_Records shown_

========

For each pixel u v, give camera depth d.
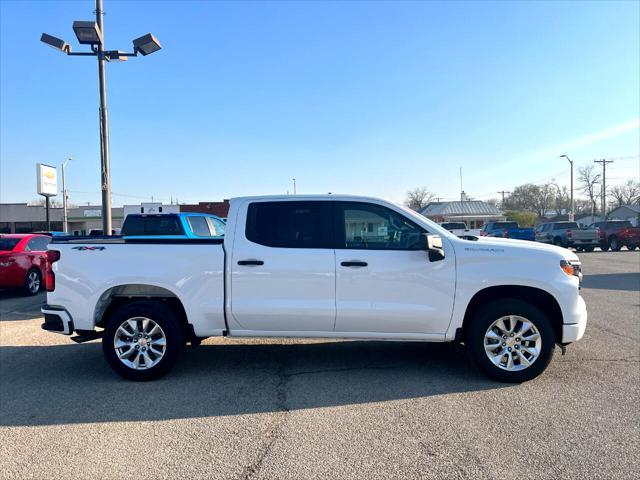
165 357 5.12
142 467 3.34
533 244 5.27
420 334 5.04
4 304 11.03
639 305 9.35
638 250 29.27
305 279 5.01
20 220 66.50
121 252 5.19
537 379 5.03
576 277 5.11
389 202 5.14
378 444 3.63
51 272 5.25
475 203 72.94
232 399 4.59
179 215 11.24
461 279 4.93
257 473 3.24
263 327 5.13
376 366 5.59
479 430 3.83
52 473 3.28
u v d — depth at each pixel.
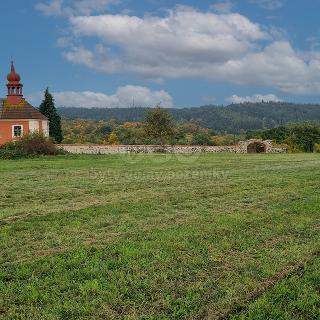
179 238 9.66
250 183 19.97
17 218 12.20
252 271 7.56
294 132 70.94
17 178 22.80
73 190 18.05
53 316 5.86
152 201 14.98
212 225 10.98
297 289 6.75
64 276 7.30
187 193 16.86
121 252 8.62
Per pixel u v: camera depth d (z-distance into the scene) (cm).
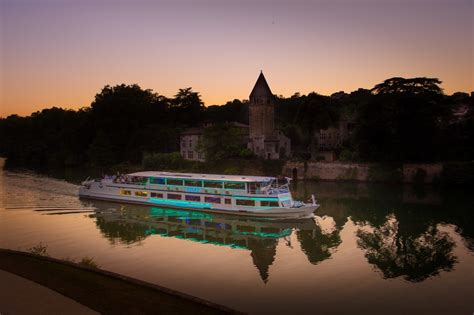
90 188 5950
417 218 4734
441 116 7969
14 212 4884
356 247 3581
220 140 9131
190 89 14638
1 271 2162
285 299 2450
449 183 7300
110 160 11362
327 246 3616
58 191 6538
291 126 11000
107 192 5803
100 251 3356
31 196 6025
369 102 8375
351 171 8244
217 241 3762
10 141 14825
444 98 8000
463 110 10356
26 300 1728
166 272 2877
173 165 9606
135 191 5572
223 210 4969
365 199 6088
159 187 5462
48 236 3806
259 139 9412
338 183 8062
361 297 2502
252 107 9650
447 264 3125
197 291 2547
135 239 3772
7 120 16588
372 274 2898
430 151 7900
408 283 2734
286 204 4722
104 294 1845
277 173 8794
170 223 4494
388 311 2311
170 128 11762
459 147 7912
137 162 11294
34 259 2492
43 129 15262
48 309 1631
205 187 5116
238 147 9288
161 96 14712
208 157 9212
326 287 2650
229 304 2366
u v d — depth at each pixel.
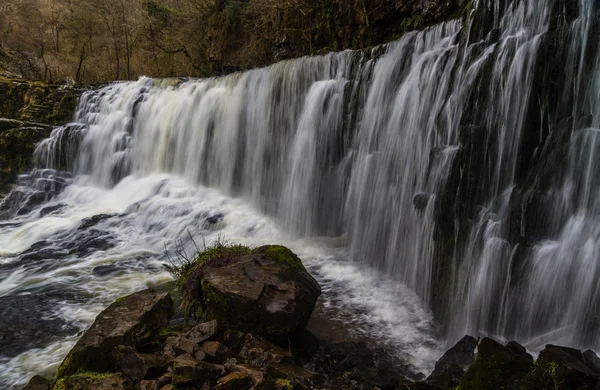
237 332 4.19
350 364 4.25
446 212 5.77
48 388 3.73
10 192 14.39
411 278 6.78
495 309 4.90
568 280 4.22
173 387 3.36
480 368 3.14
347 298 6.34
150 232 10.05
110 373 3.56
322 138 9.75
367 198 8.36
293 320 4.32
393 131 7.93
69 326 5.54
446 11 9.85
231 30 20.59
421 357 4.69
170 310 4.76
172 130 14.18
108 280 7.19
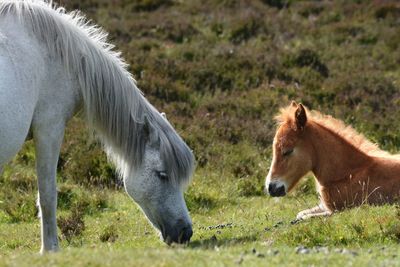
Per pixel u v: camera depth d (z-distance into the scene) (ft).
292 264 27.89
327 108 71.77
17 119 32.12
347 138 43.42
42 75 34.14
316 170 43.45
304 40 92.53
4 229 46.98
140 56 82.74
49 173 34.88
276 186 42.65
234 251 30.73
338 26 96.53
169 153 35.78
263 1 108.17
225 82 78.48
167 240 35.78
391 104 72.69
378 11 101.96
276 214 45.91
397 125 67.41
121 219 47.50
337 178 43.01
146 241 39.27
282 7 107.04
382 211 37.63
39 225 47.29
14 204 50.75
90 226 45.24
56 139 35.01
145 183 35.86
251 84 78.38
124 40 90.63
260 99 73.20
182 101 74.23
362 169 42.70
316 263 28.35
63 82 35.04
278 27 96.73
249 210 48.70
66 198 52.65
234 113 71.00
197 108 72.13
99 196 51.80
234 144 65.00
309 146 43.04
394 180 41.96
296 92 75.51
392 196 41.65
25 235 44.50
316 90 75.72
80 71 35.47
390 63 84.64
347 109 71.00
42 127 34.50
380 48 89.35
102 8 103.35
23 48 33.27
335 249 31.58
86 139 62.54
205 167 59.93
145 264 26.66
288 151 42.80
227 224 43.45
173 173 35.78
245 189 55.57
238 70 80.69
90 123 36.24
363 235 34.76
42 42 34.45
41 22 34.58
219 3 106.83
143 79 76.69
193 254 28.96
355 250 31.55
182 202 36.19
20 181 55.88
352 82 77.05
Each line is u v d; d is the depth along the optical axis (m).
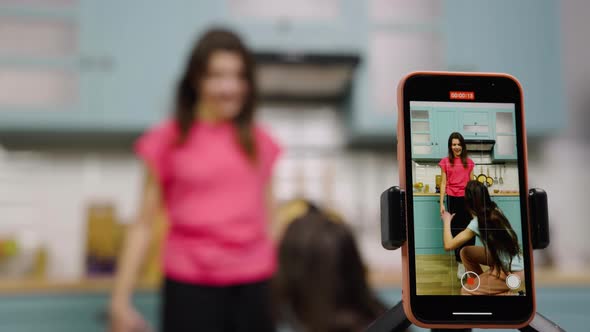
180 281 1.24
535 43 2.24
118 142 2.34
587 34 2.38
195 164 1.29
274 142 1.42
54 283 1.86
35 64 2.04
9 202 2.26
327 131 2.45
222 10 2.12
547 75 2.23
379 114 2.15
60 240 2.26
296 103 2.45
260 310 1.25
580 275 1.99
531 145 2.46
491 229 0.40
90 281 1.88
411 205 0.40
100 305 1.87
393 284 1.90
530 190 0.41
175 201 1.31
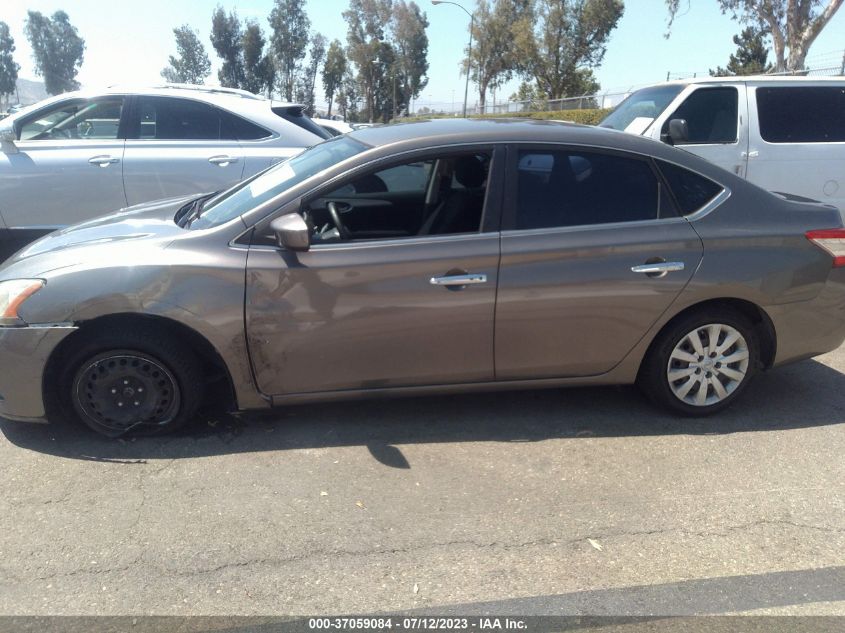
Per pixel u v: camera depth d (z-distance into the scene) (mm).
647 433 3932
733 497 3338
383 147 3715
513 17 53375
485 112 45375
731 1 23750
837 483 3465
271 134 6531
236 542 2945
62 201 6227
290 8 65125
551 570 2812
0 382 3539
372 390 3738
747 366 4047
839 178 6961
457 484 3402
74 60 82312
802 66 22578
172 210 4312
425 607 2600
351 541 2963
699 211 3873
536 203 3729
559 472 3525
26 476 3400
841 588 2738
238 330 3520
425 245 3615
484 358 3750
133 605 2592
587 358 3855
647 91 7848
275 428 3904
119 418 3691
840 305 4047
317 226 3777
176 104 6484
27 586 2682
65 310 3424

========

_What is expected_
Go through the material and copy out every line with "pixel" in it.

_Finished exercise_
For each pixel u v, give camera depth d.
u v d — depth at each pixel.
Per pixel u v: camera depth d (z-distance into the scene) (cm).
u v d — depth at each pixel.
Per pixel u v: camera depth d (z-distance into the scene) (ft).
Per pixel u v: camera depth d (z-distance into the scene) (mm).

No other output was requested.